* [抜粋]
「心アミロイドーシス」の診断と治療は大きく進歩している
「心アミロイドーシス」という病気をご存じでしょうか。
アミロイドという異常なタンパク質が全身のさまざまな臓器に沈着し、それぞれ機能障害を起こす病気を「アミロイドーシス」といい、それが心臓に起こったものが心アミロイドーシスです。
これまで患者数は少ないとみられていましたが、近年の診断技術の進歩によって、潜在的な患者数は数万人近くいることがわかったといわれています。2022年に心不全により亡くなった元プロレスラーのアントニオ猪木さんも、心アミロイドーシスで闘病を続けていました。

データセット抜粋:
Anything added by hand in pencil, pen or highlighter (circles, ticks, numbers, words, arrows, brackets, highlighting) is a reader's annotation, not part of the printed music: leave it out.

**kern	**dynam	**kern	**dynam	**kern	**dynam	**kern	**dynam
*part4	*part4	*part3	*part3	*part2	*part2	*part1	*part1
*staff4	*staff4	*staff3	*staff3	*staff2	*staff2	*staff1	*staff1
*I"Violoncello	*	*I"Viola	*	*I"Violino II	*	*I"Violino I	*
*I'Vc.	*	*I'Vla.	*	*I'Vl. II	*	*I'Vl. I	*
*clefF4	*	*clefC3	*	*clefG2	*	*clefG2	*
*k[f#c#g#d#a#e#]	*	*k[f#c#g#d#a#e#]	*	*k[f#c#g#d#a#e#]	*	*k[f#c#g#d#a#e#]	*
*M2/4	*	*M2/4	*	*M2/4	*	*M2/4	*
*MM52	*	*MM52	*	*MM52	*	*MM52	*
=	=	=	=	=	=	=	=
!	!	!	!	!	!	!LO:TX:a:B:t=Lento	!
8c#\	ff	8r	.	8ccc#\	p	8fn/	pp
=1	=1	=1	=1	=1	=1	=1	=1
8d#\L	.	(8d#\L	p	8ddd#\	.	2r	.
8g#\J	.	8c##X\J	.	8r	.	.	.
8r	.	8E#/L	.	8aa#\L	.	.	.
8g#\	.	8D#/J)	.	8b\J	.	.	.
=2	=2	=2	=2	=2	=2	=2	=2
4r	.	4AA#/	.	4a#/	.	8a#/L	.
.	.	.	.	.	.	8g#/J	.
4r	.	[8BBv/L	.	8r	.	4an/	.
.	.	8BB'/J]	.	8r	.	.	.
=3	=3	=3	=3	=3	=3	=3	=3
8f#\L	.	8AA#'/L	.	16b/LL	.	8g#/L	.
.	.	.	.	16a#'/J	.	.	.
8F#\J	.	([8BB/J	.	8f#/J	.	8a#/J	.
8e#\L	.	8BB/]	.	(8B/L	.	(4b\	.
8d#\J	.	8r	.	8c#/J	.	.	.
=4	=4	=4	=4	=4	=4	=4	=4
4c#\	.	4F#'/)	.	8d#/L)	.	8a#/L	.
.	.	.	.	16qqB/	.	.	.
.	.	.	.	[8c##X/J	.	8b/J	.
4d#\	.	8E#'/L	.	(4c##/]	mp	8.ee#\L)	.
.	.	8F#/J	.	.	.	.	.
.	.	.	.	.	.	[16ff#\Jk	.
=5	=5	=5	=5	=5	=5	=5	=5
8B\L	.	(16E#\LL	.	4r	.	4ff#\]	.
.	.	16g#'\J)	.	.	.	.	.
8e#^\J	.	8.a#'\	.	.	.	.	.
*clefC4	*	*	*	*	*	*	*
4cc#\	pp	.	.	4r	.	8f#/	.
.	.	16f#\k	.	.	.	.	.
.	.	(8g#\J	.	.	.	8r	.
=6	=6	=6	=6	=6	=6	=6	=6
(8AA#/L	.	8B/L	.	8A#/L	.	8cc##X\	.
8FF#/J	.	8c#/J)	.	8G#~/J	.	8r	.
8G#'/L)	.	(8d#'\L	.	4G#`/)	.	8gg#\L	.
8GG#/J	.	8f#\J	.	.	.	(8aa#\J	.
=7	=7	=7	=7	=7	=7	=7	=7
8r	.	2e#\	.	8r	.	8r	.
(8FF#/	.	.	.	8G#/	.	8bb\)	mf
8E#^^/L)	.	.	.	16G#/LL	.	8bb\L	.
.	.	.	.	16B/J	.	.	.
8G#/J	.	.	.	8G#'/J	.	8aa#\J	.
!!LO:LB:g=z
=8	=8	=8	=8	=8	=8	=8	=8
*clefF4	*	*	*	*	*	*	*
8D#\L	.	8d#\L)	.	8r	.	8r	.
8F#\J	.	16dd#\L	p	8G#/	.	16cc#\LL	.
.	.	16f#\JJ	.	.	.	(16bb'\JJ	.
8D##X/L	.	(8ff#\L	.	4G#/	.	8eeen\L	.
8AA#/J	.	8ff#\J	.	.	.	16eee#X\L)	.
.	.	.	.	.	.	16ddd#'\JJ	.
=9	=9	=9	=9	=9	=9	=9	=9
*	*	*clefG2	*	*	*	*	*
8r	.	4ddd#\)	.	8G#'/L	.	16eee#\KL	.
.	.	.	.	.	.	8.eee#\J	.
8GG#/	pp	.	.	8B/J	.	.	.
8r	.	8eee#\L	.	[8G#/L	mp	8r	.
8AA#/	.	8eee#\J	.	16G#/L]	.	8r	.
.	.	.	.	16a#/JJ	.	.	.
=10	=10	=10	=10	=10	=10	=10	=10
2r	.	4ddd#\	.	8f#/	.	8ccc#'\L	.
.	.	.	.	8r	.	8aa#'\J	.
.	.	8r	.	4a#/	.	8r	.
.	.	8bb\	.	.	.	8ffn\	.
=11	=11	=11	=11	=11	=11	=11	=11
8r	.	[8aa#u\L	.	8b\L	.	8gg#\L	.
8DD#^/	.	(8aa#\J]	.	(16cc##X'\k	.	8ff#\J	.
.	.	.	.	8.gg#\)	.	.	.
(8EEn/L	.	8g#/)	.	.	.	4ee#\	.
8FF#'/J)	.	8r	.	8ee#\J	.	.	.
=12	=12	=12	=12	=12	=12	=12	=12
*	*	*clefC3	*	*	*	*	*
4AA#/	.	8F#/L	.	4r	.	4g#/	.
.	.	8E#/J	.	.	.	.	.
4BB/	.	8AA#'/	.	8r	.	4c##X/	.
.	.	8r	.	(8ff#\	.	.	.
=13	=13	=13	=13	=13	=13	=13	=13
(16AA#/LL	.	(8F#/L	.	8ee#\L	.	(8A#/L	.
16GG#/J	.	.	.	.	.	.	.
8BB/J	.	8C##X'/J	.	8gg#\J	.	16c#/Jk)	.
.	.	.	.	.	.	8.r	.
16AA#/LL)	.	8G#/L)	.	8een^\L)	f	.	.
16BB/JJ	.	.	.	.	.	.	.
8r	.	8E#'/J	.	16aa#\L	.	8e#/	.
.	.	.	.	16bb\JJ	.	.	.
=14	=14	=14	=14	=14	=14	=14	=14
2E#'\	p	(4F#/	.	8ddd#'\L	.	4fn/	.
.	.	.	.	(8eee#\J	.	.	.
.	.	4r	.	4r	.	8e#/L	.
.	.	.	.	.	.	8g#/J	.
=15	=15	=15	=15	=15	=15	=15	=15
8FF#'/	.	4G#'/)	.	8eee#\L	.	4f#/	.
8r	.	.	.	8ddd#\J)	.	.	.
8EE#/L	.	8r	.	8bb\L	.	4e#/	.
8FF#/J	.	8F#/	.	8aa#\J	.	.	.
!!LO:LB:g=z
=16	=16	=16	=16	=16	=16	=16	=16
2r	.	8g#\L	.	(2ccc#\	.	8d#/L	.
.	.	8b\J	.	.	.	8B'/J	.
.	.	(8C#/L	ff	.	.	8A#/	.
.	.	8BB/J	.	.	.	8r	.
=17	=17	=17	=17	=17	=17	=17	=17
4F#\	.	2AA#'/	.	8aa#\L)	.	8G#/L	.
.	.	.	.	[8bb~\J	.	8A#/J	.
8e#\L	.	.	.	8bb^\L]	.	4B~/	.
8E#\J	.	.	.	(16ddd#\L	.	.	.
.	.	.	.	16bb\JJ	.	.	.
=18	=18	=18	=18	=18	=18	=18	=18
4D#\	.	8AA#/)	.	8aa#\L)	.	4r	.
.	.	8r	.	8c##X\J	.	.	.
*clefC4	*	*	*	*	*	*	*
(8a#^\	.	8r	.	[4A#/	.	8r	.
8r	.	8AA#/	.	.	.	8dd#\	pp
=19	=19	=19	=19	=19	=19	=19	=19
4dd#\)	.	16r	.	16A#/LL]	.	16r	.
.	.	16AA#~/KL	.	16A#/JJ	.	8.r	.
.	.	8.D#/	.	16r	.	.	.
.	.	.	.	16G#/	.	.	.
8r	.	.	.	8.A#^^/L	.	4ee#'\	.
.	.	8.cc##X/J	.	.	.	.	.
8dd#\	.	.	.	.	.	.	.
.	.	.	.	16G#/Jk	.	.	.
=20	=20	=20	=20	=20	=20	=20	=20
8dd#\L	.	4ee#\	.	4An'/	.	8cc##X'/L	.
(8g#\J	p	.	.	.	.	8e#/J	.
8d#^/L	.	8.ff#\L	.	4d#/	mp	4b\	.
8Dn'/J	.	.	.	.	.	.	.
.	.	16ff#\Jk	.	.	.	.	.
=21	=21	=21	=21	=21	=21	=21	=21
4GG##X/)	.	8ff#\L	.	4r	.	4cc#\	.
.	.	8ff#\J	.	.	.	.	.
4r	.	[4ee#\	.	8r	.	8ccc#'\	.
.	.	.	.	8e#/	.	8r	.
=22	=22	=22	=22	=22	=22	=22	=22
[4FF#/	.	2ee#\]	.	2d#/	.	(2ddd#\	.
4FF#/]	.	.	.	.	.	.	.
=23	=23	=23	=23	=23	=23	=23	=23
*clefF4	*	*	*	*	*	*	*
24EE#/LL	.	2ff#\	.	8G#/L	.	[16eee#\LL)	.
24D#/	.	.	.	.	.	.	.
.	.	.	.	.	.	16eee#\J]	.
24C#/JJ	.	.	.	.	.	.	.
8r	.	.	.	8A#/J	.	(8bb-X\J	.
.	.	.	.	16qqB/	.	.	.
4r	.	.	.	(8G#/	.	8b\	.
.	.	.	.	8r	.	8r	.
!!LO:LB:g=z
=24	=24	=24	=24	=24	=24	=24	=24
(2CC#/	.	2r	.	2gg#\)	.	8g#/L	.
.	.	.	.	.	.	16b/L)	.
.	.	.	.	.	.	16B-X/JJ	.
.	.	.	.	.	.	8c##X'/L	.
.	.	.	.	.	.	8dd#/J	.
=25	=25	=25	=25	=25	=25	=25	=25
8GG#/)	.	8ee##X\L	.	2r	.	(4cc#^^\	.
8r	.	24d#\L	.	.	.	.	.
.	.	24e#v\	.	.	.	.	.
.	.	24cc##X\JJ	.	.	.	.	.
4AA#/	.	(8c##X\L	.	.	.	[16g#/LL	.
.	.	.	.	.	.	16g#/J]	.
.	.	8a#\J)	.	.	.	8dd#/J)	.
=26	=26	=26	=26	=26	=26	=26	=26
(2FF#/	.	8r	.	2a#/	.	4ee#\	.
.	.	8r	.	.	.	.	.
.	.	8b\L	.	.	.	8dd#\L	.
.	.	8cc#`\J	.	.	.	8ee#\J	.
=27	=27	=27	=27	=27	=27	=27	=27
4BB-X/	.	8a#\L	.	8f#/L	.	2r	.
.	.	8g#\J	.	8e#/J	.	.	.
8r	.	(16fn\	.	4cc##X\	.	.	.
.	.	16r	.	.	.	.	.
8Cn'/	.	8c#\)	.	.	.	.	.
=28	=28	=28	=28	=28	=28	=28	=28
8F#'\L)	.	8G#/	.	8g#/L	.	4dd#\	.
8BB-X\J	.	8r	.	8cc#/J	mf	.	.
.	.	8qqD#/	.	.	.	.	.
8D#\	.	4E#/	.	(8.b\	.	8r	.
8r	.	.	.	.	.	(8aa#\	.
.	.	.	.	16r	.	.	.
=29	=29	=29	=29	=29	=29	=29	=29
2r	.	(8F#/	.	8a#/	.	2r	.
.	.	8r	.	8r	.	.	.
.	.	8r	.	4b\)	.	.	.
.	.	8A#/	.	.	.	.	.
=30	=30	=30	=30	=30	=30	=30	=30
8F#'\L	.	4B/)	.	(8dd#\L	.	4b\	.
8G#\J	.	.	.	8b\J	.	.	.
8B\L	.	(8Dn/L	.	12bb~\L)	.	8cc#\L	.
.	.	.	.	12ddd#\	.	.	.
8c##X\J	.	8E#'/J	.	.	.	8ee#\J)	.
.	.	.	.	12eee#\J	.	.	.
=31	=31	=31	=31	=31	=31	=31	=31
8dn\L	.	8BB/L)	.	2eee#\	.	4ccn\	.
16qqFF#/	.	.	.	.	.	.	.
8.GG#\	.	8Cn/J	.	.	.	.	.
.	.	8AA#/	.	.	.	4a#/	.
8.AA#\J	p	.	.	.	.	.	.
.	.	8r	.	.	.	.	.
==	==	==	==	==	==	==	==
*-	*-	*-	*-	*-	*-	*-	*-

* [取り組む課題]
(1) 心アミロイドーシスについての文章に出てくる、「アミロイド」という語を含む語を、重複を除いてすべて挙げなさい。
(2) 心アミロイドーシスについての文章を読み、次の問いに答えなさい。
(a) アミロイドとは、どのようなものだと説明されているか。
(b) 診断技術の進歩によって、潜在的な患者数はどれくらいだとわかったといわれているか。
(c) アントニオ猪木さんは何年に、何によって亡くなったか。
(3) 心アミロイドーシスについての文章を、最後の文の後から書き継ぎなさい。

* [解答]
(1) アミロイド、アミロイドーシス、心アミロイドーシス

(2)
(a) 異常なタンパク質
(b) 数万人近く
(c) 2022年に、心不全によって亡くなった。

(3)
心臓にアミロイドが沈着すると、心室の壁が厚くなる心肥大を来して心臓が広がりにくくなり、病状が進むと今度は縮まりにくくなります。そうなると、心臓のポンプ機能が低下して全身に十分な血液を送り出せなくなり、重度の心不全が起こります。心原性脳梗塞の原因になる心房細動や、心室細動などの致死性不整脈も起こしやすくなり、確定診断がついた場合は非常に予後が悪い疾患といえます。
それが近年、診断技術や治療薬の進歩によって、道が大きく開けてきました。